Bing is making its image search engine more precise through improved understanding of the relationships between user queries, images, and webpages.
In addition, Bing is also bringing multi-granularity matching to image search with new vector-match, attribute-match, and best representative query match techniques.
Being explains how these enhancements will improve image search:
“… Bing image search has employed many deep learning techniques to map both query and document into semantic space greatly improving our search quality. There are however still many hard cases where users search for objects with specific context or attributes (for example: {blonde man with a mustache}, {dance outfits for girls with a rose}) which cannot be satisfied by current search stack. This prompted us to develop further enhancements.”

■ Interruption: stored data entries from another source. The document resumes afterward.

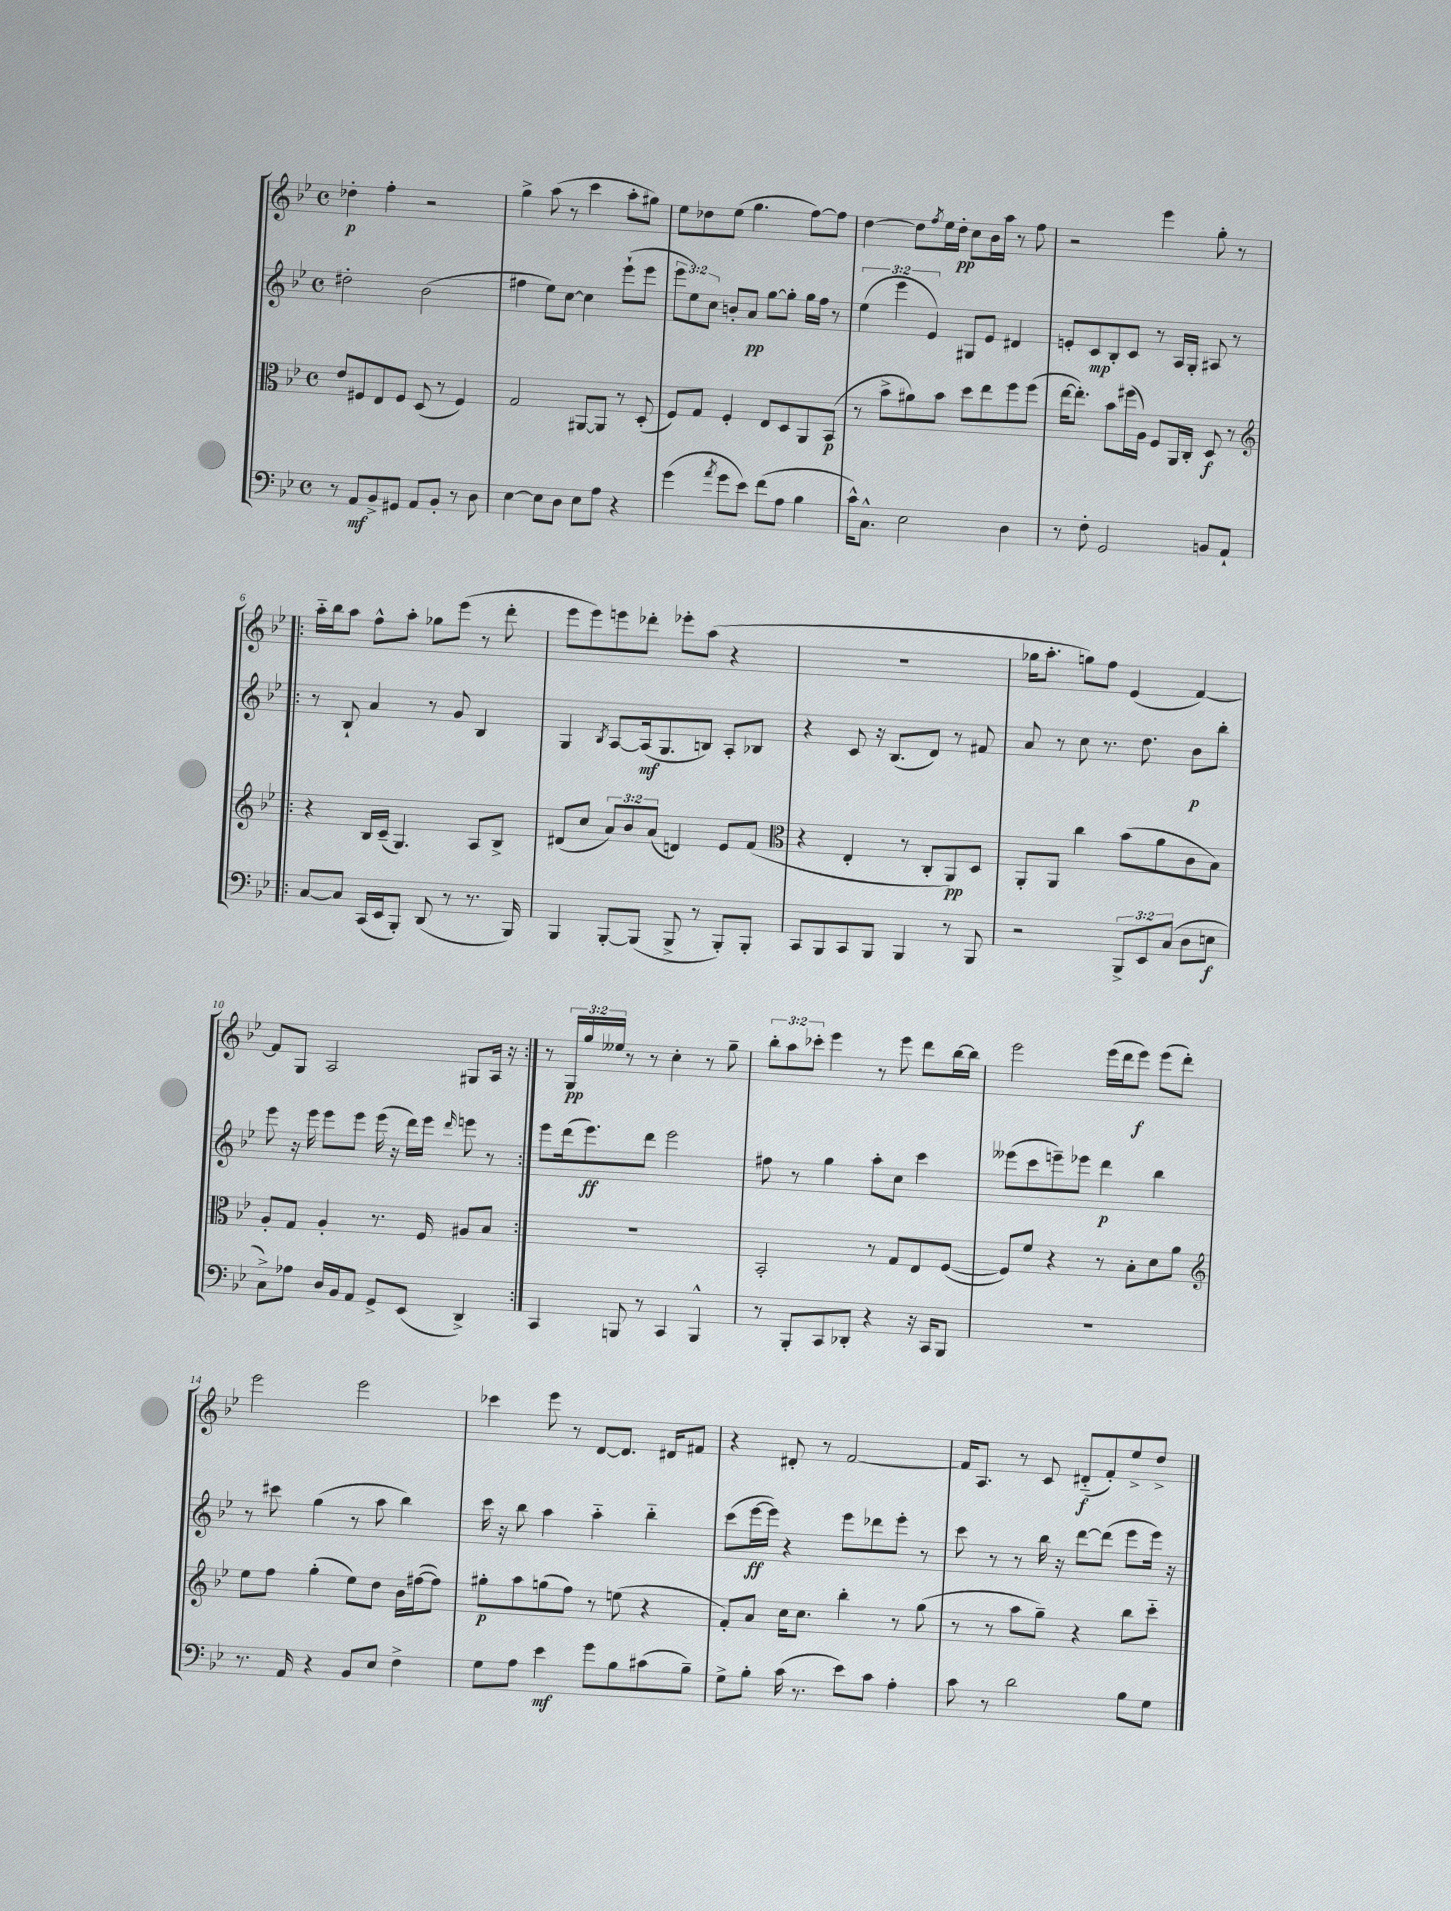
<<
\new StaffGroup <<
\new Staff = "s0" {
    \clef treble \key bes \major \defaultTimeSignature \time 4/4 \override Staff.TupletNumber.text = #tuplet-number::calc-fraction-text
    des''4-.\p f''4-. r2 |
    g''4-> a''8( r8 c'''4 a''8-. gis''8) |
    ees''8 des''8 ees''8( g''4. f''8~) f''8 |
    d''4~ d''8 \acciaccatura { f''8 } ees''16 d''16-.\pp c''8 bes'16 a''16 r8 f''8 |
    r2 ees'''4 g''8-. r8 |
    \repeat volta 2 { a''16-_ bes''16 a''8 f''8-^ a''8-. ges''8 ees'''8( r8 d'''8-. |
    ees'''8 ees'''8) e'''8 des'''8-. ees'''8-. a''8( r4 |
    r1 |
    ges''16 a''8.-. g''8) f''8 ees'4( f'4~) |
    f'8 g8 a2 gis8 a16 r16 | }
    r8 \tuplet 3/2 { g16\pp g''16 eeses''16 } r8 r8 c''4-. r8 g''8-- |
    \tuplet 3/2 { bes''8-. a''8 ces'''8-. } ees'''4 r8 ees'''8 d'''8 bes''16~ bes''16 |
    ees'''2 ees'''16( d'''16 ees'''8\f) ees'''8( d'''8-.) |
    ees'''2 ees'''2 |
    ces'''4 ees'''8 r8 d'8~ d'8. dis'16 fis'8 |
    r4 dis'8-. r8 f'2~ |
    f'16 a8. r8 c'8 dis'8-_\f( f'8-.) ees''8-> d''8-> \bar "|." |
}
\new Staff = "s1" {
    \clef treble \key bes \major \defaultTimeSignature \time 4/4 \override Staff.TupletNumber.text = #tuplet-number::calc-fraction-text
    dis''2-. bes'2( |
    fis''4 ees''8) c''8~ c''4 ees'''8-!( ees'''8 |
    \tuplet 3/2 { ees'''8 ees''8) c''8 } b'8-. a'8\pp g''8~ g''8-. g''16 f''16 r8 |
    \tuplet 3/2 { ees''4( ees'''4 ees'4) } gis8 ees'8 dis'4 |
    e'8-. c'8\mp bes8-. c'8 r8 a16 g16-. ais8 r8 |
    \repeat volta 2 { r8 bes8-! a'4 r8 g'8 bes4 |
    g4 \acciaccatura { bes8 } a8~ a16\mf( g8. b8) a8-. bes8 |
    r4 c'8 r16 bes8.( d'8) r8 fis'8 |
    a'8 r8 c''8 r8. d''8. bes'8\p bes''8-. |
    ees'''8 r16 ees'''16 ees'''8 ees'''8 ees'''16( r16 d'''16) ees'''16 \grace { d'''16 } e'''8 r8 | }
    ees'''8 d'''16( ees'''8.\ff) d'''8 ees'''2 |
    fis''8 r8 g''4 a''8-. c''8 c'''4 |
    eeses'''8( c'''8 e'''8--) ees'''8 d'''4\p bes''4 |
    r8 cis'''8 g''4( r8 a''8 bes''4) |
    c'''16 r16 bes''8 a''4 a''4-_ bes''4-_ |
    c'''8( ees'''16~\ff ees'''16) r4 ees'''8 des'''8 ees'''8-. r8 |
    c'''8 r8 r8 bes''16 r16 d'''8~ d'''8( ees'''8 ees'''16) r16 \bar "|." |
}
\new Staff = "s2" {
    \clef alto \key bes \major \defaultTimeSignature \time 4/4 \override Staff.TupletNumber.text = #tuplet-number::calc-fraction-text
    ees'8 fis8 ees8 fis8 d8( r8 fis4) |
    g2 ais,8~ ais,8 r8 d8-.( |
    f8) g8 f4-. ees8 d8 a,8 bes,8\p( |
    r8 bes'8-> ais'8) bes'8 d''8 ees''8 f''8 f''8( |
    ees''16~ ees''8.-.) bes'8 fis''16( a16) f8 a,16 c16-. d8\f r8 |
    \repeat volta 2 { \clef treble r4 bes16 c'16--( g4.) a8 bes8-> |
    dis'8( c''8 \tuplet 3/2 { a'8) bes'8 a'8( } d'4) ees'8 f'8( |
    \clef alto r4 ees4-. r8 c8-. a,8\pp) d8 |
    a,8-. a,8 c''4 bes'8( a'8 c'8 bes8) |
    a8-. g8 a4-. r8. f16 ais8 bes8 | }
    R1 |
    bes,2-. r8 g8 ees8 f8~( |
    f8) f'8 r4 r8 bes8-. d'8 a'8 |
    \clef treble ees''8 f''8 g''4-.( ees''8) d''8 bes'16 fis''16~( fis''8) |
    gis''8-.\p a''8 g''8( f''8) r8 e''8( r4 |
    f'8-.) a'8 c''16 c''8. bes''4-. r8 g''8( |
    r8 r8 a''8 g''8--) r4 bes''8 c'''8-_ \bar "|." |
}
\new Staff = "s3" {
    \clef bass \key bes \major \defaultTimeSignature \time 4/4 \override Staff.TupletNumber.text = #tuplet-number::calc-fraction-text
    r8 a,8\mf bes,8-> gis,8 a,8 bes,8-. r8 d8 |
    ees4~ ees8 d8 ees8 a8 r4 |
    g'4( \acciaccatura { a'8 } g'8 ees'8) f'8( a8 bes4 |
    c'16-^) c8.-^ ees2 d4 |
    r8 f8-. g,2 b,8 a,8-! |
    \repeat volta 2 { c8~ c8 c,16( ees,16 bes,,8-.) d,8( r8 r8. bes,,16) |
    bes,,4 bes,,8~-. bes,,8( bes,,8-> r8 bes,,8-.) bes,,8-. |
    c,8 bes,,8 c,8 bes,,8 bes,,4 r8 bes,,8 |
    r2 \tuplet 3/2 { bes,,8-> ees,8 c8( } d8 e8\f |
    c8->) aes8 d16 bes,16 a,8 g,8-> ees,8( d,4->) | }
    c,4 b,,8 r8 c,4 b,,4-^ |
    r8 bes,,8-. c,8 des,8-. r4 r16 c,16 bes,,8 |
    R1 |
    r8. a,16 r4 bes,8 ees8 f4-> |
    g8 a8 ees'4\mf g'8 bes8 cis'8( bes8--) |
    g8-> bes8-. c'16( r8. ees'8) c'8 a4-. |
    c'8 r8 d'2 bes8 g8 \bar "|." |
}
>>
>>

Here’s more about Bing’s multi-granularity matching.
Vector match
Using the above-mentioned example of “dance outfits for girls with a rose,” Bing illustrates how its new vector match for image search works:
“With recent advancements we incorporated BERT/Transformer technology leveraging 1) pre-trained knowledge to better interpret text information … 2) attention mechanism to embed the image and webpage with the awareness of each other, so that the embedded document is a good summarization of the salient areas of the image and the key points on the webpage.”
Attribute match
Attribute match utilizes a set of techniques to extract a set of object attributes from both the query and source document and use those attributes for matching.
Using the example query “elderly man swimming pictures,” Bing shows how it applies attribute detectors to extract descriptions of the person’s appearance and behavior.
“Despite the webpage having insufficient textual information for this image, we are now able to detect certain similar attributes from the image content and its surrounding text. Now the query and document can be considered a “precise match” since they share the same attributes.”
Best Representative Query (BRQ) match
Bing has enriched the metadata for images with Best Representative Query information. The Best Representative Query for a given image is a query that the image would be a good result for.
BRQs resemble user queries, which means they can be naturally and easily matched to incoming queries. They are typically a summarization of the main topics of the webpage and the major image content.
Generating a richer set of BRQs for images will leads to better search results, Bing says.